Stored data entries:

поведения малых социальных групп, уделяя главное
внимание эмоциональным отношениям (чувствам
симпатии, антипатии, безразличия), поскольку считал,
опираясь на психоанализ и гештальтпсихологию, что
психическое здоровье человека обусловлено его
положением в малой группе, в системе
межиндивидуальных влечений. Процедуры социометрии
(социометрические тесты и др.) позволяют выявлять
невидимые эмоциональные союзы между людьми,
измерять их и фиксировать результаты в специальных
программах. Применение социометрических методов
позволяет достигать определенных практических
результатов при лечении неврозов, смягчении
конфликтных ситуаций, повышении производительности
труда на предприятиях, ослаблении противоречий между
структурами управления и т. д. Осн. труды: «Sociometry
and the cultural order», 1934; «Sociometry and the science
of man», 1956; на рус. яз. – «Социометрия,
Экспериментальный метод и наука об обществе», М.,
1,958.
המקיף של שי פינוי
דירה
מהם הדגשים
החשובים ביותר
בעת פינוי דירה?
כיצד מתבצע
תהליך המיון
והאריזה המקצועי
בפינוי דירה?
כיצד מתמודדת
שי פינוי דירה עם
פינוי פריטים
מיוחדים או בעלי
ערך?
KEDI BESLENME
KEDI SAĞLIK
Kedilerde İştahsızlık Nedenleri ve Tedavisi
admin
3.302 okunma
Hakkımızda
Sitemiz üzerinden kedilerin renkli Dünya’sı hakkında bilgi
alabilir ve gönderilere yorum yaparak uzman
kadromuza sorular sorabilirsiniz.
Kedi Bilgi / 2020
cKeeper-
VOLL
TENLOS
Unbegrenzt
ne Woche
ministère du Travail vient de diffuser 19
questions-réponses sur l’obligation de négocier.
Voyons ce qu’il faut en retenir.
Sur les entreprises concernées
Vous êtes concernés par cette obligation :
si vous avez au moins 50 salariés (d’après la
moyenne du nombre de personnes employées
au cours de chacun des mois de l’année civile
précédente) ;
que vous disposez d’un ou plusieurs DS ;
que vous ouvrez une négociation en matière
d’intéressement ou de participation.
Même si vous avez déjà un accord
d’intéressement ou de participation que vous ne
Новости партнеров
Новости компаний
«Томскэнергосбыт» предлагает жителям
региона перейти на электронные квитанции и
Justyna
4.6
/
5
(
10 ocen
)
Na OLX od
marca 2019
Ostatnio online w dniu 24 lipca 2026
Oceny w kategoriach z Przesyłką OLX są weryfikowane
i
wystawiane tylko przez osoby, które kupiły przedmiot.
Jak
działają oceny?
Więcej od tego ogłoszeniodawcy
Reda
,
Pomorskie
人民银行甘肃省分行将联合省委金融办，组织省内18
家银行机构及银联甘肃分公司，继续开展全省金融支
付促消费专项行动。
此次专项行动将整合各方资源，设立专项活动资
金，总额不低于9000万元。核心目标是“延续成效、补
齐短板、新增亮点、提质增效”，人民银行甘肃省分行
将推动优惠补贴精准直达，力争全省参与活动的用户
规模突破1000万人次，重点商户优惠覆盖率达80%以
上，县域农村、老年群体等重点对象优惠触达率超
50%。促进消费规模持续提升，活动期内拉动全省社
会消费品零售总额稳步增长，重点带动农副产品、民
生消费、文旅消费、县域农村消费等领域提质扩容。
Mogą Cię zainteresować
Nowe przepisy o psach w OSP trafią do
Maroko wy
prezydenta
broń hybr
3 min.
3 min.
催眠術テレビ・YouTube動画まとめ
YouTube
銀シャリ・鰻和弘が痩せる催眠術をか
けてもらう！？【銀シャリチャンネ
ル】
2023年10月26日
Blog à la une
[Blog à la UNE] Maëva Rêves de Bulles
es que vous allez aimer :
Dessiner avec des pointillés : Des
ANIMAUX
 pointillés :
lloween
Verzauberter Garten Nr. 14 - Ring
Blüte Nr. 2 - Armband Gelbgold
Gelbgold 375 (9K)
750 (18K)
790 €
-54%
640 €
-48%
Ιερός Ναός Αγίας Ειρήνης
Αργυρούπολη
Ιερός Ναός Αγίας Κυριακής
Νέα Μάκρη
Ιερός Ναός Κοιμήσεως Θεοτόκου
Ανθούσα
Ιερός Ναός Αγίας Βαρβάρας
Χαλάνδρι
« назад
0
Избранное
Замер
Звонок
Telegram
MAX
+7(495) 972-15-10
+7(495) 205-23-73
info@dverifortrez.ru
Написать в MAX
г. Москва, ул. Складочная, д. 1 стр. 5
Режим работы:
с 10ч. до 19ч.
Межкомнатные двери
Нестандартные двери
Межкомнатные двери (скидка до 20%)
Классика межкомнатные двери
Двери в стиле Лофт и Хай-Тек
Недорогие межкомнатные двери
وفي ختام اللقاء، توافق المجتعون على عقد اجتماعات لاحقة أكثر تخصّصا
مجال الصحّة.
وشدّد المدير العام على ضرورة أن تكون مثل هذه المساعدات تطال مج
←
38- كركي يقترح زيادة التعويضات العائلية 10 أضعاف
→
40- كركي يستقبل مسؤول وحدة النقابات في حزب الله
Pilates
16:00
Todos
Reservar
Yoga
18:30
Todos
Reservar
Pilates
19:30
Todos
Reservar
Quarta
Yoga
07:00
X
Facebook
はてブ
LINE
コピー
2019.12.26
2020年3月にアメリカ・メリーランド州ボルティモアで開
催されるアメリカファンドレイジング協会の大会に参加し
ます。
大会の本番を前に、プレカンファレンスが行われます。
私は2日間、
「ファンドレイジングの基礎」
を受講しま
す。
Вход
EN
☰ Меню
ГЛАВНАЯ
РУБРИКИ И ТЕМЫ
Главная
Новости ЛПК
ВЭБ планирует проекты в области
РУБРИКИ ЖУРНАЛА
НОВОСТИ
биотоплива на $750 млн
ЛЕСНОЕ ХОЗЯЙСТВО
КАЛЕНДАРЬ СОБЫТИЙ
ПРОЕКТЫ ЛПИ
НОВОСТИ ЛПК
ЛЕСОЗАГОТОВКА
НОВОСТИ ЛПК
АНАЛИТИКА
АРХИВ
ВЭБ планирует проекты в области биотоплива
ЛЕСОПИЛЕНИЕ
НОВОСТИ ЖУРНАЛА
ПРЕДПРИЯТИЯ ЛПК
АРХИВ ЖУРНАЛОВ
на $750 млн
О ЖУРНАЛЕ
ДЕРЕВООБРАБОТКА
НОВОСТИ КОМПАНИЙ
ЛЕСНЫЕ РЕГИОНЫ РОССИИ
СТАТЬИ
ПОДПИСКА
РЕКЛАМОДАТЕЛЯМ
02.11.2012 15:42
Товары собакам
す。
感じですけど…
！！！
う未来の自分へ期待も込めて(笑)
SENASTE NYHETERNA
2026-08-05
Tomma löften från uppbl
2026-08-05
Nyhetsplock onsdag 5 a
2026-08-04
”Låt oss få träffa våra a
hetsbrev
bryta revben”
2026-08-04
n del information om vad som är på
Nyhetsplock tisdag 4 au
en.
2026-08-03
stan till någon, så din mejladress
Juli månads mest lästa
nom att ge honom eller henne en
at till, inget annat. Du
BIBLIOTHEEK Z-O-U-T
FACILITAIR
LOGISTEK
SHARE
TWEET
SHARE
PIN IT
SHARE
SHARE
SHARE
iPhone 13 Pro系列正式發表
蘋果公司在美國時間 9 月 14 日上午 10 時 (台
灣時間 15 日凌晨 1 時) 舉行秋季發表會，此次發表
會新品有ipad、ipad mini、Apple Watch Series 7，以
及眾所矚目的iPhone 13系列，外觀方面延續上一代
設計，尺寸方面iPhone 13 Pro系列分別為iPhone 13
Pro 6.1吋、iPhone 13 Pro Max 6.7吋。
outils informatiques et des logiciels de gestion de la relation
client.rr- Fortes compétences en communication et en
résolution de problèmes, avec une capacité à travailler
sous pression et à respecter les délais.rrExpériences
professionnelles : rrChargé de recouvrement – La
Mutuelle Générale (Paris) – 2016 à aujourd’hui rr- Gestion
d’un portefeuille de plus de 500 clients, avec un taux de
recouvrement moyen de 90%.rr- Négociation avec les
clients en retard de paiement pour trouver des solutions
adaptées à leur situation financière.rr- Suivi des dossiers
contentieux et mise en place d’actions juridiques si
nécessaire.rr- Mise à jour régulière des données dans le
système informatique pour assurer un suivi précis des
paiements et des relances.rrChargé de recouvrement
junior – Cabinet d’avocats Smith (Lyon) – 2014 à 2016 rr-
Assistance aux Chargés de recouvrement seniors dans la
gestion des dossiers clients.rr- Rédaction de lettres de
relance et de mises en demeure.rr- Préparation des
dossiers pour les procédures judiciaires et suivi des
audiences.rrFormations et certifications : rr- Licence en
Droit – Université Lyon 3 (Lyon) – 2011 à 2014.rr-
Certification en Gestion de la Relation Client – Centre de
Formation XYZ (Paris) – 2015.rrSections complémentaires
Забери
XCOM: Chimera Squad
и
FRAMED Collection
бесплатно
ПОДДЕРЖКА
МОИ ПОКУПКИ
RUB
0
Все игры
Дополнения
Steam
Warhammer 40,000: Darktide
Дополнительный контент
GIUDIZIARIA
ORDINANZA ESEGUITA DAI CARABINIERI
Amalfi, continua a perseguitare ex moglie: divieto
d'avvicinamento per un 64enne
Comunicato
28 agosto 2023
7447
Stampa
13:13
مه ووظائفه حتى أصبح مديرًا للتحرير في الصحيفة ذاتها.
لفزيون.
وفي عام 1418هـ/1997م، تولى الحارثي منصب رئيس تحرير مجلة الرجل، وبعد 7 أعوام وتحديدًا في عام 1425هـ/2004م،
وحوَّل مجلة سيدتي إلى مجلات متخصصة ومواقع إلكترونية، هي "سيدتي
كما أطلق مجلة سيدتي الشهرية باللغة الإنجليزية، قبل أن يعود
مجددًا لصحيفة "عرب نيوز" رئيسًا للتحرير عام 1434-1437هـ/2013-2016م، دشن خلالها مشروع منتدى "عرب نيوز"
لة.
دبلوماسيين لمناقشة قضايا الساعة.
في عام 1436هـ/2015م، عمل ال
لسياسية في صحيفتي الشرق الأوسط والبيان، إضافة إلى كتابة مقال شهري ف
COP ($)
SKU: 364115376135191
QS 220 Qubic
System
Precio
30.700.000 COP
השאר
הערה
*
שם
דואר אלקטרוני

Exercise brief:
Change "безразличия" to "равнодушия" in the items from the first line through the line with "программах. Применение социометрических", and keep everything else the same.

Answer:
поведения малых социальных групп, уделяя главное
внимание эмоциональным отношениям (чувствам
симпатии, антипатии, равнодушия), поскольку считал,
опираясь на психоанализ и гештальтпсихологию, что
психическое здоровье человека обусловлено его
положением в малой группе, в системе
межиндивидуальных влечений. Процедуры социометрии
(социометрические тесты и др.) позволяют выявлять
невидимые эмоциональные союзы между людьми,
измерять их и фиксировать результаты в специальных
программах. Применение социометрических методов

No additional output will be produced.